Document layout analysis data
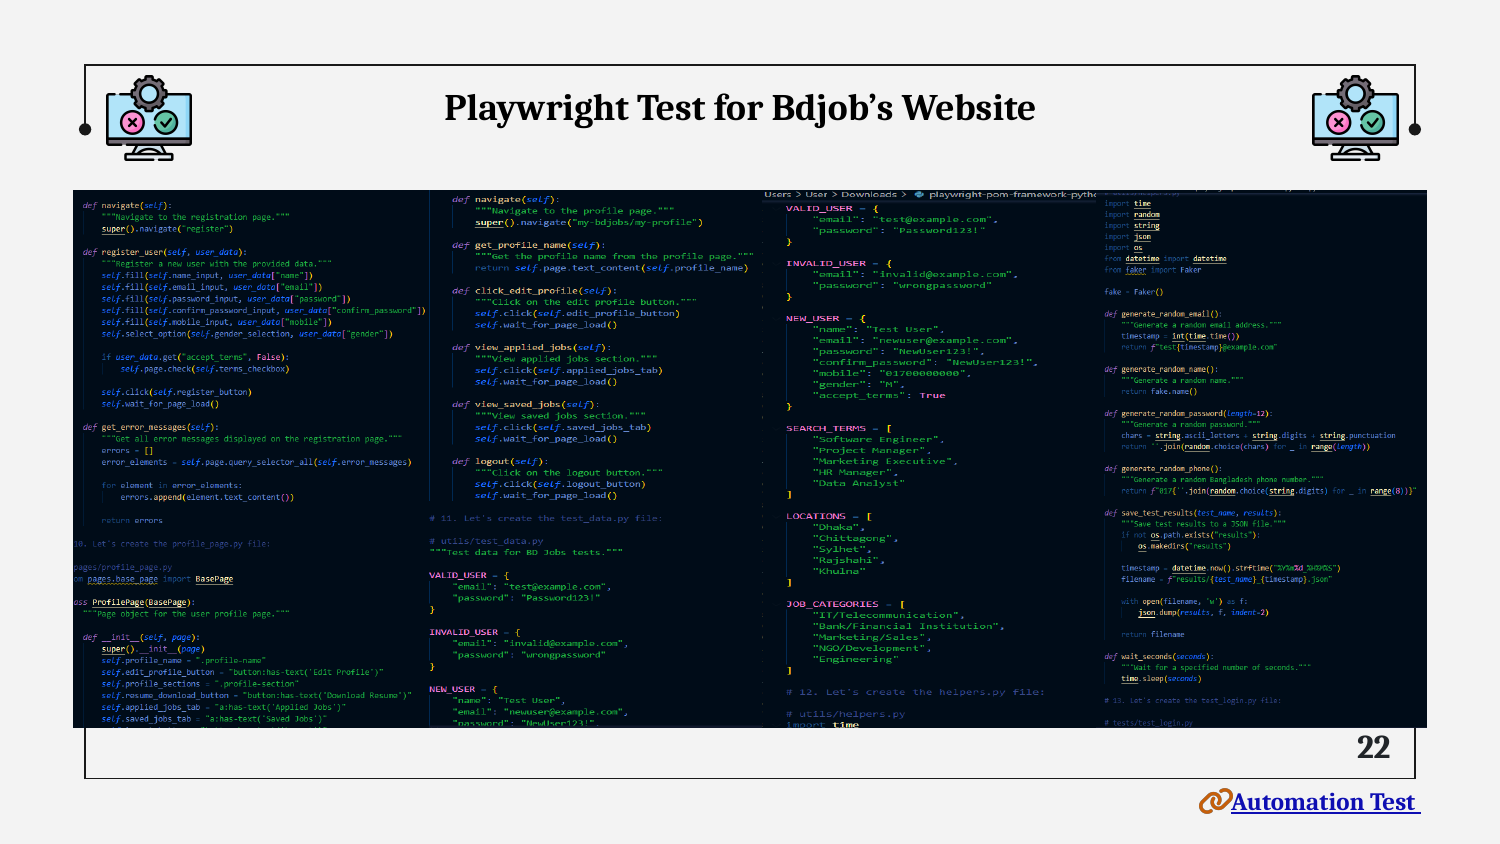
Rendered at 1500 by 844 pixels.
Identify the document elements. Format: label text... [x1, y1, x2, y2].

picture [72, 190, 1427, 728]
text_box Playwright Test for Bdjob’s Website [429, 75, 1084, 136]
picture [1198, 786, 1235, 815]
picture [1312, 75, 1399, 161]
text_box 22 [1342, 736, 1417, 777]
picture [106, 75, 193, 161]
text_box Automation Test [1216, 777, 1468, 823]
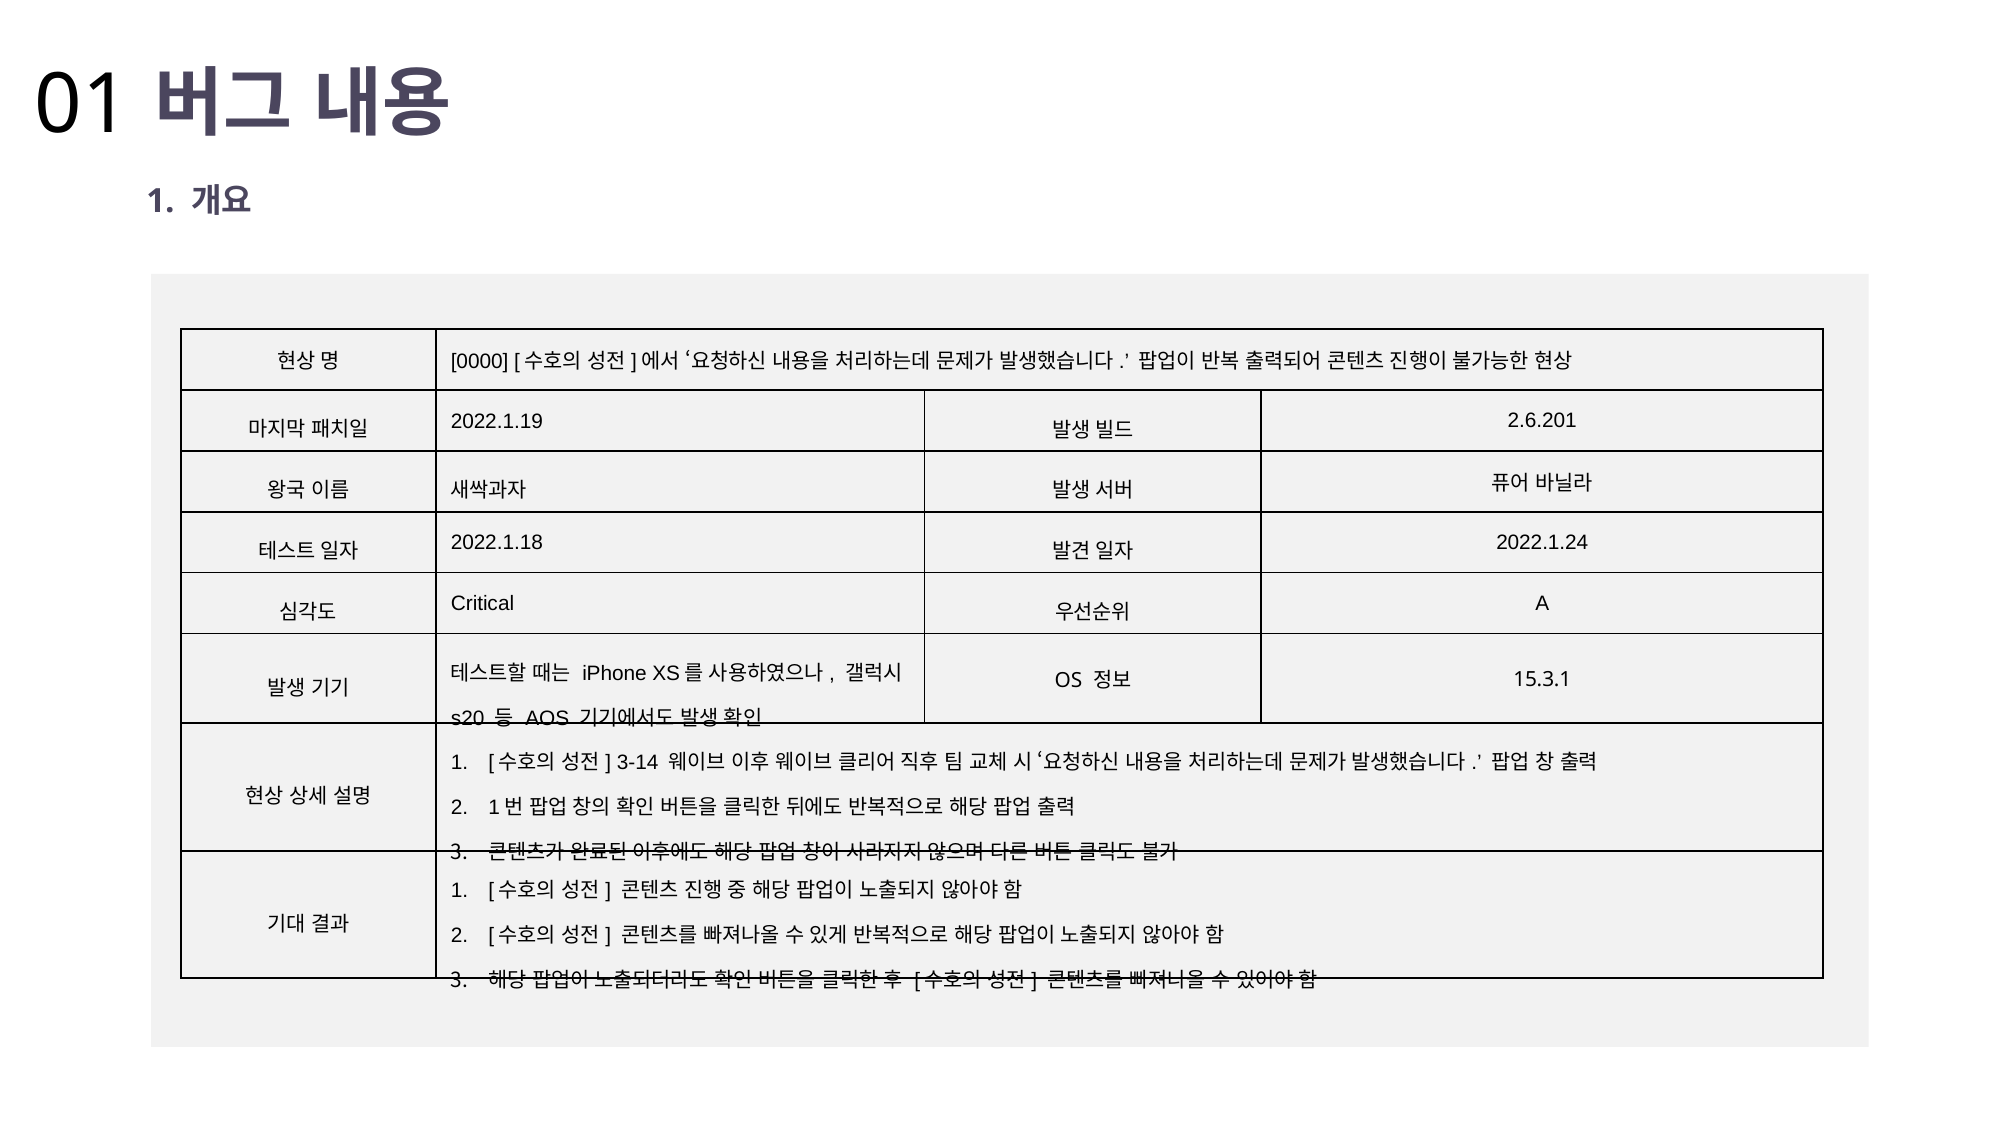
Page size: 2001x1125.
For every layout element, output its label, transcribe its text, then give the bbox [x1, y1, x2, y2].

table_cell 마지막 패치일 [182, 391, 435, 450]
table_cell 발생 빌드 [925, 391, 1260, 450]
table_cell 2022.1.19 [437, 391, 924, 450]
table_cell Critical [437, 573, 924, 633]
table_cell 새싹과자 [437, 452, 924, 511]
table_cell 2.6.201 [1262, 391, 1822, 450]
table_cell 왕국 이름 [182, 452, 435, 511]
table_header [0000] [수호의 성전]에서 ‘요청하신 내용을 처리하는데 문제가 발생했습니다.’ 팝업이 반복 출력되어 콘텐츠 진행이 불가능한 현상 [437, 330, 1822, 389]
table_cell [수호의 성전] 콘텐츠 진행 중 해당 팝업이 노출되지 않아야 함 [수호의 성전] 콘텐츠를 빠져나올 수 있게 반복적으로 해당 팝업이 노출되지 않아야 함 해당 팝업이 노출되더라도 확인 버튼을 클릭한 후 [수호의 성전] 콘텐츠를 빠져나올 수 있어야 함 [437, 852, 1822, 977]
table_cell OS 정보 [925, 634, 1260, 722]
table_cell 현상 상세 설명 [182, 724, 435, 850]
table_cell 우선순위 [925, 573, 1260, 633]
table_cell 심각도 [182, 573, 435, 633]
table_cell 발생 서버 [925, 452, 1260, 511]
table_cell 발견 일자 [925, 513, 1260, 572]
table_cell 기대 결과 [182, 852, 435, 977]
table_cell 15.3.1 [1262, 634, 1822, 722]
table_cell 퓨어 바닐라 [1262, 452, 1822, 511]
table_cell 테스트 일자 [182, 513, 435, 572]
table_cell 발생 기기 [182, 634, 435, 722]
text_box [150, 273, 1870, 1048]
table_cell 테스트할 때는 iPhone XS를 사용하였으나, 갤럭시 s20 등 AOS 기기에서도 발생 확인 [437, 634, 924, 722]
table_cell 2022.1.18 [437, 513, 924, 572]
table_cell A [1262, 573, 1822, 633]
text_box 01 [19, 41, 145, 157]
table_cell 2022.1.24 [1262, 513, 1822, 572]
table_header 현상 명 [182, 330, 435, 389]
text_box 1. 개요 [131, 172, 527, 227]
table_cell [수호의 성전] 3-14 웨이브 이후 웨이브 클리어 직후 팀 교체 시 ‘요청하신 내용을 처리하는데 문제가 발생했습니다.’ 팝업 창 출력 1번 팝업 창의 확인 버튼을 클릭한 뒤에도 반복적으로 해당 팝업 출력 콘텐츠가 완료된 이후에도 해당 팝업 창이 사라지지 않으며 다른 버튼 클릭도 불가 [437, 724, 1822, 850]
text_box 버그 내용 [139, 46, 955, 152]
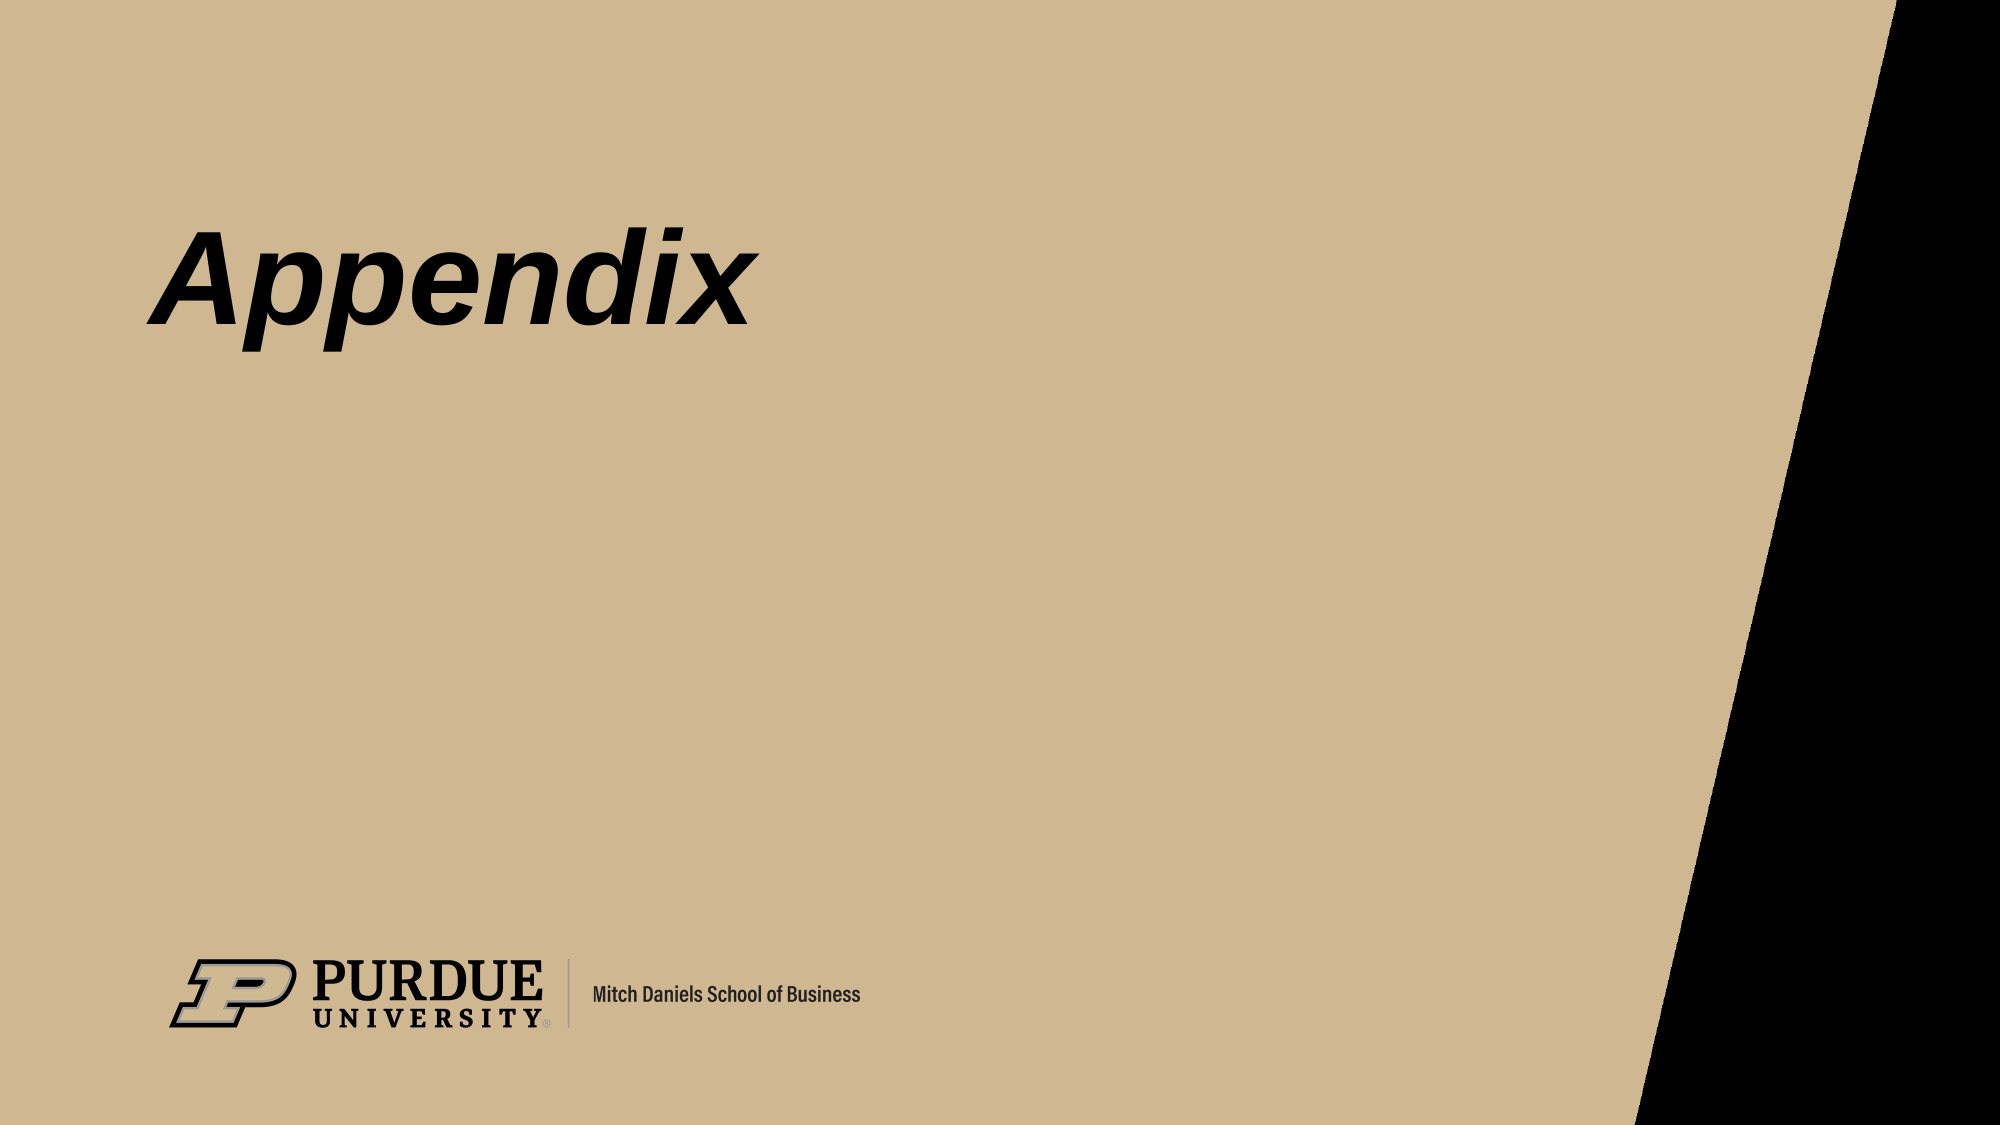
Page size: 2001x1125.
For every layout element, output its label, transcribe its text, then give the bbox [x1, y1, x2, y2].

title Appendix [134, 222, 1444, 341]
picture [1633, 0, 2000, 1125]
picture [169, 956, 878, 1032]
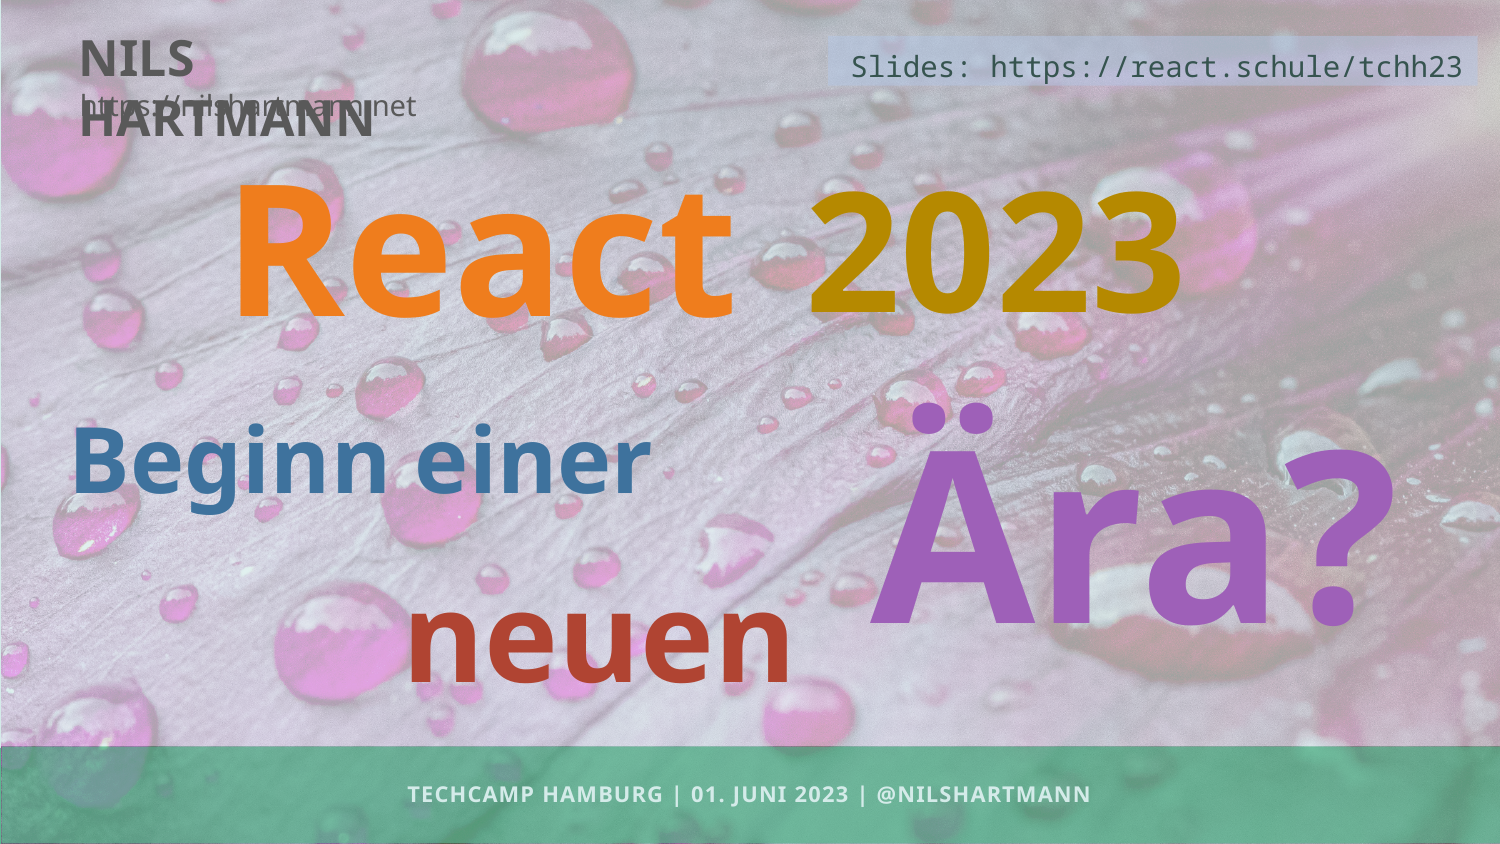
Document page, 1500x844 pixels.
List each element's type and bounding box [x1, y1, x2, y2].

- _Assignment_
Please return all lines above in which the string "pixels" is found.

- _Answer box_
Rendered at 1500 by 844 pixels.
Document page, 1500x844 pixels.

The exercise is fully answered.